Der helle Holzboden passt farblich genau zu meinem Kleiderschrank und den zwei großen Bücherregalen, die die eine Seite des Zimmers völlig vereinnahmen. Die Regale sind gefüllt mit all meinen Büchern, sortiert nach Kategorie und Autor. Vor dem bodentiefen Fenster an einer der Außenwände steht ein großer weißer Schreibtisch, mit vielen Schubladen, in denen all meine Mitschriften ordentlich verstaut sind. Darauf stehen und liegen ein Becher mit Stiften, ein Block, ein paar Unibücher auf einem Stapel und ein Bilderrahmen mit einem Bild vom Abiball, auf dem unsere ganze Schulclique zu sehen ist. Neben dem Schreibtisch hängt ein Spiegel mit einem breiten Rand darunter, auf dem mein Make Up, sowie eine Haarbürste und ein Döschen für Haarklammern und Haargummis stehen. Die komplette rechte Zimmerhälfte ist ausgefüllt von meinem riesigen Himmelbett.

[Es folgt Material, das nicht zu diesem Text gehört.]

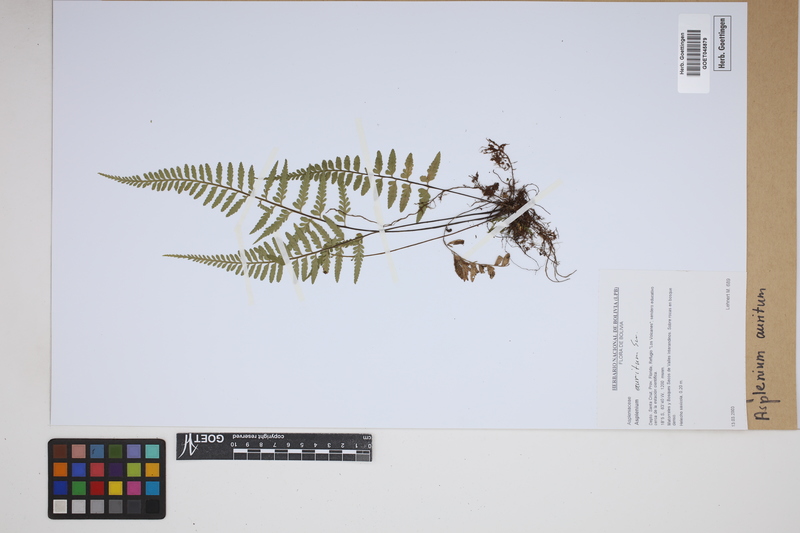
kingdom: Plantae
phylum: Tracheophyta
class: Polypodiopsida
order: Polypodiales
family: Aspleniaceae
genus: Asplenium
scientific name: Asplenium auritum
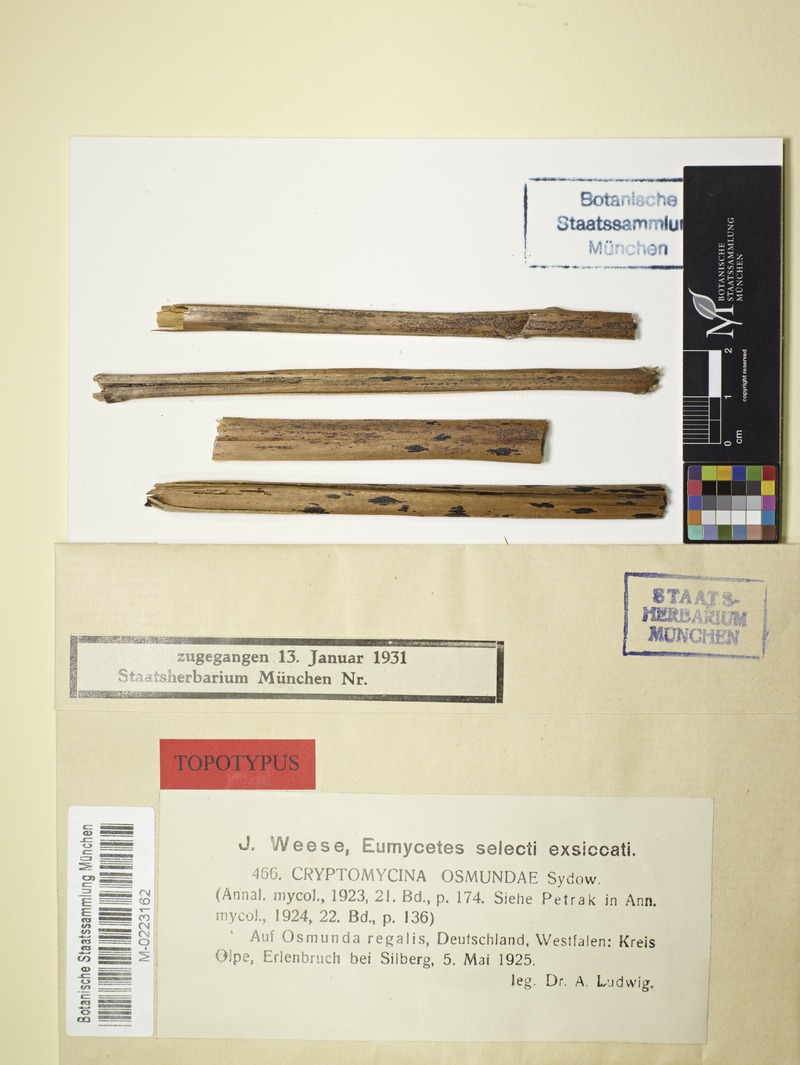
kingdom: Fungi
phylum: Ascomycota
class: Sordariomycetes
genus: Cryptomycina
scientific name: Cryptomycina filicina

Als ich 10 Jahre alt war, und Lasse als meine bester Freund schon regelmäßig bei mir übernachtete, fanden meine Eltern heraus, dass er nie auf der Isomatte schlief, die sie für ihn auf den Boden legten, sondern bei mir im Bett. Ich hatte es von Anfang an nicht als Möglichkeit erachtet, meinen Helden Lasse auf dem Boden schlafen zu lassen, war aber auch nicht auf die Idee gekommen, meine Eltern nach einer anderen Lösung zu fragen, ich hatte ihm einfach wie selbstverständlich erklärt, er würde bei mir im Bett schlafen. Und damals wachten wir noch regelmäßig so früh auf, dass wir schon längst mit meine Spielsachen oder im Garten spielten, wenn meine Eltern uns zum Frühstück riefen. Als wir dann eines Tages doch verschliefen, meine Mum hereinkam, und uns friedlich schlafend in meinem Bett fand, war sie kein Stück böse, meinte aber, dass Bett sei ein bisschen zu klein für uns. Ich dachte schon, sie würde uns verbieten, die Nächte so zu verbringen, aber weit gefehlt.